# Officer Down: Sergeant James P. Hardin - [Hope Mills, North Carolina]



## kwflatbed (Dec 29, 2004)

01/11/2007
*NC officer dies during foot pursuit*

*Officer Down: Sergeant James P. Hardin *- [Hope Mills, North Carolina]










*Biographical Info*
*Age:* 35

*Additional Info:* Sergeant Hardin had served with the Hope Mills PD for 9 years. He is survived by his wife and two children. *Incident Details: *Sergeant Hardin collapsed while he and his K9 partner searched a wooded area for a suspect who had fled from other officers on foot.

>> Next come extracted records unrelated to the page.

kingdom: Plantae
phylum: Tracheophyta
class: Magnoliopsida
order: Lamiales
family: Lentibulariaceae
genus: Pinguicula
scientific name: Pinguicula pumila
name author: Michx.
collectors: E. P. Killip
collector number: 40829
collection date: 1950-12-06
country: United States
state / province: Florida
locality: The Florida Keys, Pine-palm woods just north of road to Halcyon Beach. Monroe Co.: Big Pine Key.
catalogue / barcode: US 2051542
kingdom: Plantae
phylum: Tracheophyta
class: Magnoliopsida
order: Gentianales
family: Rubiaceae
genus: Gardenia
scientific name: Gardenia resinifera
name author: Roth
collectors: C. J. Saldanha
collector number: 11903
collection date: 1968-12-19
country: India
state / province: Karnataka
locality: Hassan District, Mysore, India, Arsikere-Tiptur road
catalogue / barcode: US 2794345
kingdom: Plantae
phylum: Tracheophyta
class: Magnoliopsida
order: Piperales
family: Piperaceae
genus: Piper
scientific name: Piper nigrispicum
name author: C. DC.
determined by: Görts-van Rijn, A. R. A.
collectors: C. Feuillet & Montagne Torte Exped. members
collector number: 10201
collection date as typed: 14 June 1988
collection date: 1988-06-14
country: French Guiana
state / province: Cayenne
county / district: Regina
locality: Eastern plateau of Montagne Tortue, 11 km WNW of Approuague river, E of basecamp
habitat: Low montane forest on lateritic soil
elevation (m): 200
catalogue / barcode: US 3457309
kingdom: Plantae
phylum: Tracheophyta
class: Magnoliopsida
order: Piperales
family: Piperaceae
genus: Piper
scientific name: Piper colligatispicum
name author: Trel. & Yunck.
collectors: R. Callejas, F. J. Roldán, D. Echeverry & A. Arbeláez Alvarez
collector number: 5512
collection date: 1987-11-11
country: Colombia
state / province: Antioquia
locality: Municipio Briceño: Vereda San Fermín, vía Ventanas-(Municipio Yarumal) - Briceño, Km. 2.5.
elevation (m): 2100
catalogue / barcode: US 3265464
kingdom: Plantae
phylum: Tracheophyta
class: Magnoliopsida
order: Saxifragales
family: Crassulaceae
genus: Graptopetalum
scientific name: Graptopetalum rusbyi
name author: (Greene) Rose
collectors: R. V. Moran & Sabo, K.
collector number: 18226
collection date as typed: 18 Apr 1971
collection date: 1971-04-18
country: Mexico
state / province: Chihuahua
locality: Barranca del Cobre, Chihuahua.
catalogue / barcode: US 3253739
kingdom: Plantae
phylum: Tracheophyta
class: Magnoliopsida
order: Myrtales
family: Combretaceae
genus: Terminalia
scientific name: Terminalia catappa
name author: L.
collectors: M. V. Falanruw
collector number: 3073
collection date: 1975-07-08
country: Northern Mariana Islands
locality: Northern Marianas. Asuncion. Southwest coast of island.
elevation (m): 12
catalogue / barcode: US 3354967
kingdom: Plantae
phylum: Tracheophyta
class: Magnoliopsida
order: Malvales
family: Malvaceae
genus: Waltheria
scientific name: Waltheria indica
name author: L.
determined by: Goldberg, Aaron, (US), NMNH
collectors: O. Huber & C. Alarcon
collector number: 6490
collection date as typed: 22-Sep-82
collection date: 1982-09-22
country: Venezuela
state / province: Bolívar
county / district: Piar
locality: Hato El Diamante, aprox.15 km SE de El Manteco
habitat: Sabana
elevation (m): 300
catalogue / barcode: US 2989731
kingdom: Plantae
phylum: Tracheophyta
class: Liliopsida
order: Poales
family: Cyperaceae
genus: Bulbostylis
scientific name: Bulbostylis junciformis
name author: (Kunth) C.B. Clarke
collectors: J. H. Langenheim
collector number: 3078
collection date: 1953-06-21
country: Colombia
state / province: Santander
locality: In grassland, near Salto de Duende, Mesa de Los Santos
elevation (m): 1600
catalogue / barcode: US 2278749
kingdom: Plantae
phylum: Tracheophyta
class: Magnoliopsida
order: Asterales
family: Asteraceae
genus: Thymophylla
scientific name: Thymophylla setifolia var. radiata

*Cause of Death:* heart attack 
*Date of Incident:* January 11, 2007

The Associated Press 
Copyright 2007 
HOPE MILLS, N.C. -- A North Carolina police sergeant died Thursday after collapsing while chasing a suspect.
Authorities say Sergeant James Keith Hardin, 34, was running along US 301 at the time with a K9 and another officer.
According to the Cumberland County Sheriff's watch commander, suspect Ricky Allen Wilson, Jr., was captured on Thursday at 5:25 p.m. He was wanted on a misdemeanor charge of unauthorized use of motor vehicle. He's now also charged with felony speeding to elude arrest.
Hardin, who had been promoted from corporal to sergeant in July, is survived by his wife, Shelly, and two children.


----------